Will the trees remember you when you leave, will the crow of the mountain catch your eye again from that lofty farm on the hill, will the people speak in your name as a wanderer, a death? a legend? Where do your roots go, and where do your branches grow? The footsteps merge with the hoofprints of the other nomads of the land and if we could speak, I would ask them if they know what language the land speaks, when was the last rain, where are the trails that lead to the lake, the paths home. There is now, an innate sense, though very present of rootless-ness that I feel within. Living a gypsy lifestyle, always on the move, though I call my home by many names and places, and find my bed in whatever way I can, the depth of experience is starving, or perhaps fasting until the time it can truly eat with the spirit. By this I mean, the bioregionalism of place has taken priority, and yet it’s prioritization is at it seems a vista beyond what I currently comprehend. When one wanders, there is this sense of also feeling lost. In the truth of this hjarta, a lonely wind spills through me some times as a stranger, when it should feel more as a whisper of message. There are things one misses, for being on the road this long, and occupying spaces where one has no cultural definition or background to place within their spiritual saga. It is said not to trust a tree without roots.
“ravening wolf, or croaking raven,
routing swine, or rootless tree”
So is a man, a mystery, who belongs to no place, yet can finds himself an inhabitant of all places. His is a different kind of tree, albeit, the rootless tree will eventually fall. This journey I make is for strengthening the old roots that are already there, and sowing the new seeds foraged along the way. No one knows then a man without a past, for his ancestral line is dim, his memory weak, his life raw, and his tree barren, to spread one’s roots wide and shallow may not help a man to support himself in the end.
“high on that Tree of which none hath heard
from what roots it rises”
One starves for the familiar after long periods of missing it, the old warmth of the wood fire in your own magically charged space, a grove of trees where the avifauna would congregate each winter, a well worn trail for barefoot walking, or the perfect peak to watch the sunset, and even deeper than this, a memory of the ancestors from before, the years of evolution, the manifestation of sacred spaces, the company who have come and gone, the still heard conversations from 5 years before over coffee, a sense of time, growth. One knows by the air when the thunder will come, one remembers where all the medicines of the woods belong, the efficiency of one’s work, the heathen voice of what is.

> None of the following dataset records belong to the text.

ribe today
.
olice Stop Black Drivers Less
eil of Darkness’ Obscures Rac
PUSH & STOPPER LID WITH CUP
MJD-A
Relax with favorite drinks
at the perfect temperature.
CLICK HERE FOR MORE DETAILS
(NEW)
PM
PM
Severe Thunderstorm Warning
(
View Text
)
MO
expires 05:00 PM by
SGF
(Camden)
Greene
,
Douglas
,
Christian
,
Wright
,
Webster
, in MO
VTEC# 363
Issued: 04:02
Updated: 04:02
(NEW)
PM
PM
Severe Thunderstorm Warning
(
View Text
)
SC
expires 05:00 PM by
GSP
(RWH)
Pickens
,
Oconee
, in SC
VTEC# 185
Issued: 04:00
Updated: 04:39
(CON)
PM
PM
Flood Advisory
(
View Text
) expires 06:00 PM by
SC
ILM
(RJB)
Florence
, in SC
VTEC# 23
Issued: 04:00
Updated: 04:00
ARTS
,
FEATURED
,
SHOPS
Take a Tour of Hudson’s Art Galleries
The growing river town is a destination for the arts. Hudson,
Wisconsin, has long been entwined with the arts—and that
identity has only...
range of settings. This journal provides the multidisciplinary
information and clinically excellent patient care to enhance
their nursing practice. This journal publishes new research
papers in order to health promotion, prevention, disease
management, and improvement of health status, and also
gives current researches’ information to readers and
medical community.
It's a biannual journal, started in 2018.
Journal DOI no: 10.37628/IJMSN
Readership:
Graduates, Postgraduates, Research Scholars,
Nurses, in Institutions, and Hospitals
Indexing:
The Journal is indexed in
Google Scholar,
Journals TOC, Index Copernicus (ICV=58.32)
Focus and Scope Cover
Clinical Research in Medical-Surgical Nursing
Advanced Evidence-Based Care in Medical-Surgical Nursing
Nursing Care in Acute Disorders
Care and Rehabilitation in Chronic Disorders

I still wander, and still I am a seeker, for this is the way I know how. Country is my landscape for the transformation, the hearth being the altar for skill building, and I take this with me on the weary way, like a snail with a big shell, in the pineal gland of a Raven, and the heart of a Wolf. Life must be lived through experience, but yet there is something of this frailty, where these roots must reach further down into the layers so dark, to strengthen and penetrate, that the grandfathers grandfathers can be proud of the tribe which dances around the fire on the soil, above.